What does it mean to be a man? Surely, it’s not one thing. It’s a series of little moments that add up. Man Like is a weekly Zikoko series documenting these moments to see how it adds up. It’s a series for men by men, talking about men’s issues. We try to understand what it means to “be a man” from the perspective of the subject of the week.
Today’s Man Like is Obafemi “TheGrandVezir” Onwochei, a doctor and 2D animation generalist. He talks to us about how an unhealthy work environment made him decide to switch careers, how growing up in a close-knit family inspires him to create one of his own and how being vulnerable in romantic relationships is difficult but necessary.
Tell me something interesting about yourself.
My name is Obafemi Onwochei. At this point, people usually say, “Oh, you’re half-Yoruba, half-Igbo,” or “Your dad is Igbo and your mom is Yoruba.” Neither of these things are true. It’s also not an adopted name nor is it because I’ve lived in Lagos all my life. Both my parents are Igbo. My dad just decided to give my brother and me Yoruba names.
Interesting. What’s your relationship with your dad like?
I had more books than toys growing up and that was because of my father. He also made me very good at picking up skills and mastering them in very short periods. When I went along with his decisions, our relationship was quite smooth.
He’s, however, that brand of Nigerian parents who think they’re right about everything and their opinion is the fact. As I got older, we started to have conflicts on more and more issues. Presently, our relationship is all right but strained partly because of my career change decision.

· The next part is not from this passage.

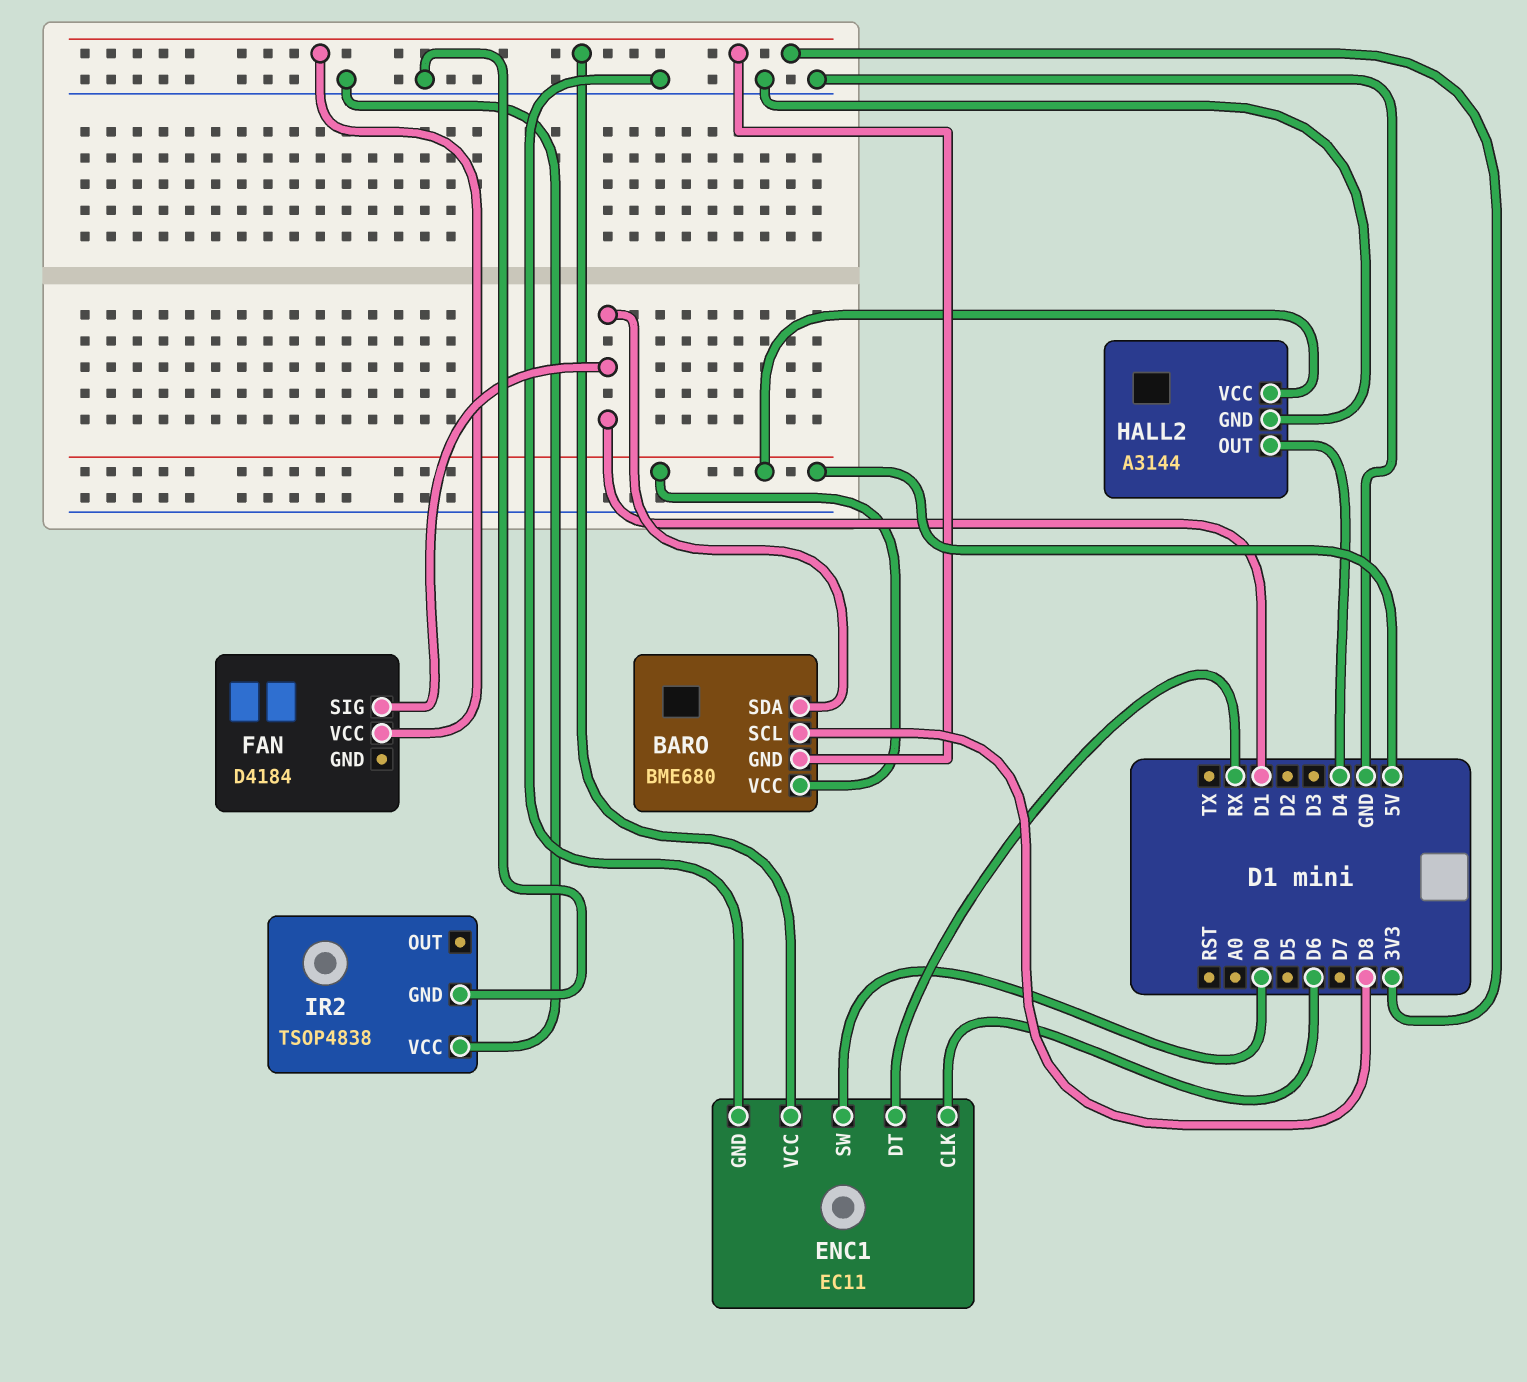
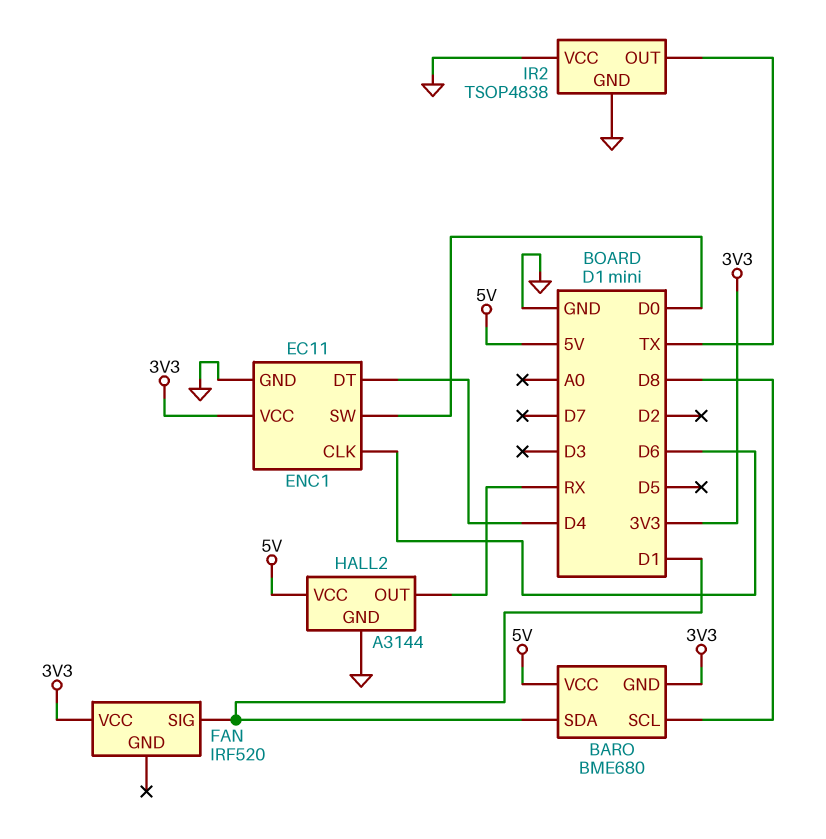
ENC1 pin DT: RX -> D4
FAN: D4184 -> IRF520
HALL2 pin OUT: D4 -> RX
IR2 pin OUT: none -> TX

I’ve been a video content creator focused on animation and motion graphics for the past three years. I originally trained as a medical doctor, but Nigeria happened.

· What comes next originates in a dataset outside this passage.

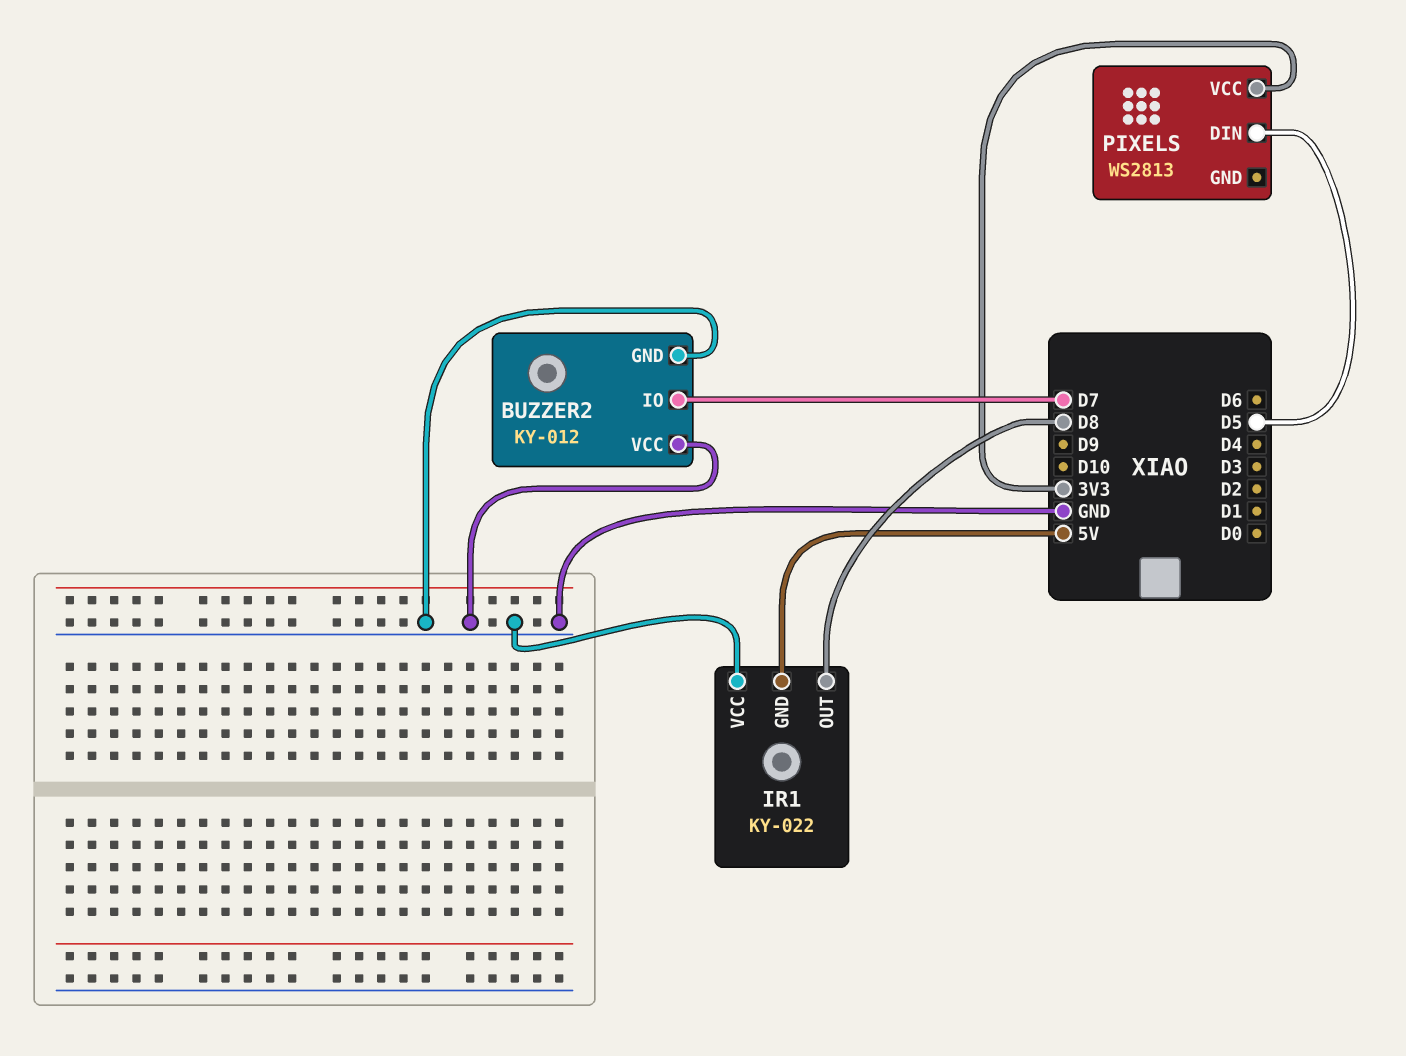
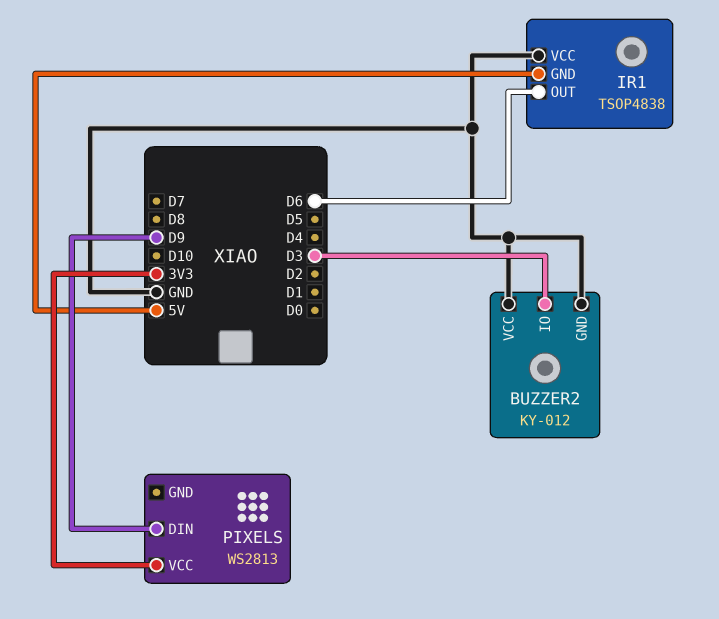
BUZZER2 pin IO: D7 -> D3
IR1: KY-022 -> TSOP4838
IR1 pin OUT: D8 -> D6
PIXELS pin DIN: D5 -> D9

From my induction, I was already disillusioned by the health care system. It took me ages to get a house job, and I should have taken that as my cue to leave this country. By the time I decided to leave, the damage had been done. I was no longer interested in practising medicine. The meagre doctors’ salaries, the lack of infrastructure and the low morale made me lose interest in being a doctor, so I latched onto the next thing I was interested in — design and 2D animation.
From medicine to design and 2D animation. That’s a big career jump. Why?

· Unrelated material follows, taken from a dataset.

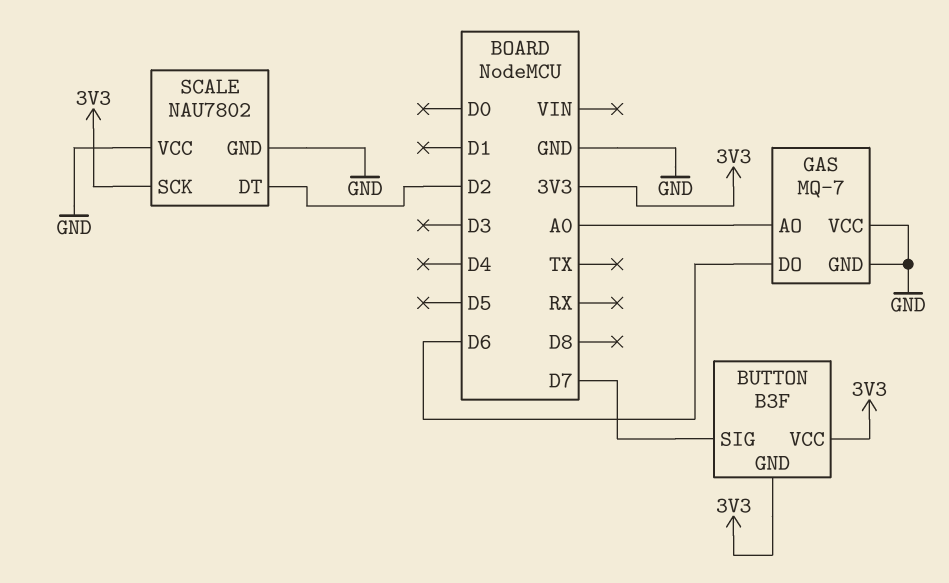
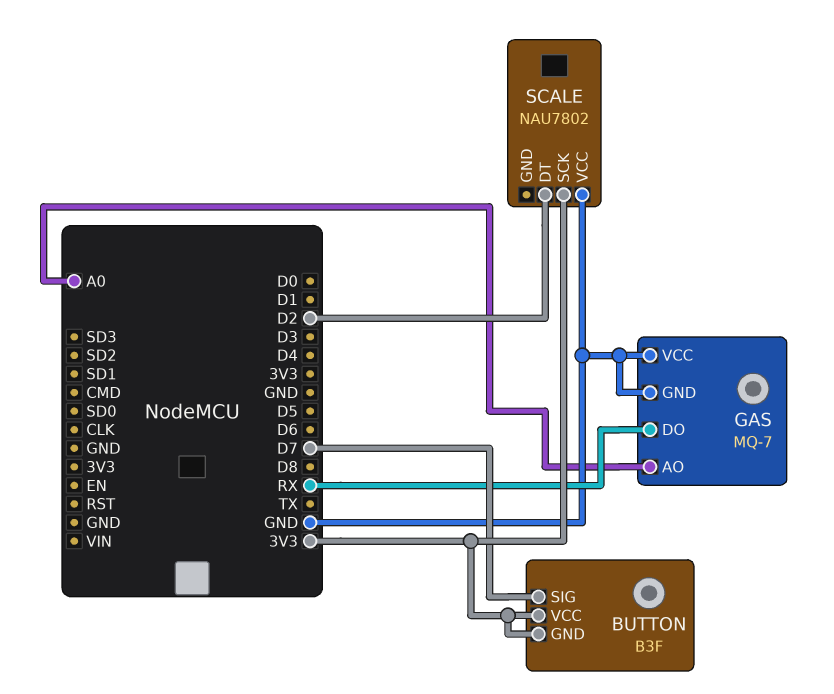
GAS pin DO: D6 -> RX
SCALE pin GND: GND -> none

I’ve always been amazed by creativity — what goes into creating something out of nothing. From making several ingredients into one soup to turning a bunch of shots into videos and movies, creativity inspires me. It wasn’t a big jump. I just elevated a hobby to a career in video making.
Safe to say you left your job for your passion?
I don’t think I can call any job my passion, per se. My only goal in life is to be a good father and husband. Every other thing, such as practising medicine or video making is just a means to an end. I’m not a husband or father yet, but I’m going to take any means necessary to make sure that I’m in a good position to provide for those that I love. It doesn’t matter if it’s by saving lives or by animating pictures. My passion is to successfully run a close-knit family. If I end up not being a good father or husband, I would be unfulfilled.
Is your family close-knit?
My family is small. I have just one brother in addition to my parents. Growing up, everyone was involved in the success and progress of the others. We always supported each other. I helped my brother with his academics, my father provided what we needed financially, and it worked. This is why I want a close family.
Interesting. At what point did you realise you were your own man?
I think it occurred in small milestones. The first point was leaving my parents’ house just before my youth service in 2016, in Onitsha. I believe every man should take that leap of independence at some point.
The next point was when I became a doctor and realised that my decisions were crucial to saving lives. I watched life leave the earth and watched it come into it. That gives you a sense of confidence in your decisions.
A random question: what kind of person are you in relationships?
When I’m in love, I’m fully at my partner’s service. I draw an insane amount of happiness from satisfying my partner’s needs and making them happy. Everything I do is geared towards making their life easy. I’ll do anything they want to make them happy, as long as it’s not illegal.
There’s a general belief that men should not be vulnerable. People say what you share can be used against you. But I can’t help being open. I’m a very emotional guy, and I don’t try to hold back my emotions, especially with people in my close circle. An ex almost made me regret this and it really hurt. I didn’t see the end of the relationship coming, so I was devastated and tried to find an outlet for my emotions. . But I won’t be stopped.
It helps that I have support systems that are accepting of my vulnerability.
I’m big on crying too. Men and women both have tear ducts. There’s no reason not to cry if you’re feeling overwhelmed. I cried when I saw movies like Coco and Moana. Bottling things up inside you might cause you to act out in some unhealthy way like lashing out. It’s better to process emotions healthily.
Interesting. What does it mean to be a man?
I don’t subscribe to the many tropes of toxic masculinity, but one I find trouble letting go of is being a provider. In yesterday’s, today’s and tomorrow’s world, being a man means being a provider.
What does a relaxing weekend look like for you?
Flying out to Uyo on a Friday night to see my madam. Stay in with her at night and all day Saturday. Then I’d go get fisherman soup from my favourite restaurant in Uyo. Absolutely amazing. Then I’d fly back on a Monday in time for work.